Currently returning from a trip to New York City visiting my friend Emily. The night before I left, I was tired and not terribly enthused about departing from home, but I had purchased bus tickets when my spirits and energy levels were high, so I was going regardless of my current feelings on the matter.
I stepped off the bus into a sea of humidity and grey rain clouds, and was greeted by Emily’s smiling face. My initial hesitations over the trip vanished as we embraced and began making plans for the rest of the day. We began by walking through the gardens of the High Line. The sun came out and a breeze whipped up, clearing out the humidity and the clouds. And then began the dominating activity of the next three days: exploring and imagining myself living an everyday life in each new spot.

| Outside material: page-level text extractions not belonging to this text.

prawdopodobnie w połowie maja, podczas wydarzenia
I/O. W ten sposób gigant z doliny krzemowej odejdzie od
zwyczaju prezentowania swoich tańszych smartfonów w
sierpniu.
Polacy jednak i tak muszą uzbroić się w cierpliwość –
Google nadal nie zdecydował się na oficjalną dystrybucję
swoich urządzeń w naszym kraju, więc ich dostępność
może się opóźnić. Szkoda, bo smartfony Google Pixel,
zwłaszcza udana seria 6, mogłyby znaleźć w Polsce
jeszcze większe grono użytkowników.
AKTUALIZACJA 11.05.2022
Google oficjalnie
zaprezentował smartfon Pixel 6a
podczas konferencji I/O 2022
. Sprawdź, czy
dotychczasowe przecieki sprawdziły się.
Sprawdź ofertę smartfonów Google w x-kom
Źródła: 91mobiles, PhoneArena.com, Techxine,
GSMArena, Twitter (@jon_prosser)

I chose the bench on the High Line walk where I would take my journal to write in as I looked over the water. I made a list of the restaurants in Chelsea Market which I would systematically work through until I had tasted all the flavors it had to offer. I saw the bookstores I would frequent and the farmers market from which I would walk home with wildflowers and fresh vegetables. I picked the apartment rooftop where I would host lively dinner parties, and the fire escape where I would sit in the mornings with my coffee. I eyed Emily’s apartment and determined where I could make space for my KitchenAid mixer, and made plans for how I would store my Christmas decorations. My fantastical New York self would fit right in here; I was sure of it.
Best of all, this life had no complications. Faceless friends would populate it, but as I didn’t know who they were, there were no worries about finding them and no danger of their leaving afterward. I had all kinds of time in this picture– never a dull moment but never one too busy either. My bank account obviously would stretch to accommodate all the things I wanted to do and try. In this life I was always happy and carefree.
I’ve gone through this exercise often enough to see the escapist tendency that lies behind it. I know my ideal picture is truly a fantasy–expanded and overblown to the point where it is entirely unrealistic and unattainable.
Riding back to D.C. forces me to remember that my fantasy has no real bearing on the reality of my day-to-day. I’m attempting to avoid thinking about the slow drains in the bathroom, or the headlight out in my car, or the loneliness I felt last week. At least, I’m trying not to focus solely on them, these reminders of a less-than-perfect life. There are other glad things to return to as well: my own bed, my overflowing bookshelves, my deck with its herbs (hopefully) surviving the rain, my church with my Scottish pastor, and my very real friends who have faces and who love me in my weaknesses. The Good, Very Good, and the Less Than Ideal are all joined together into a real and concrete state of blessedness.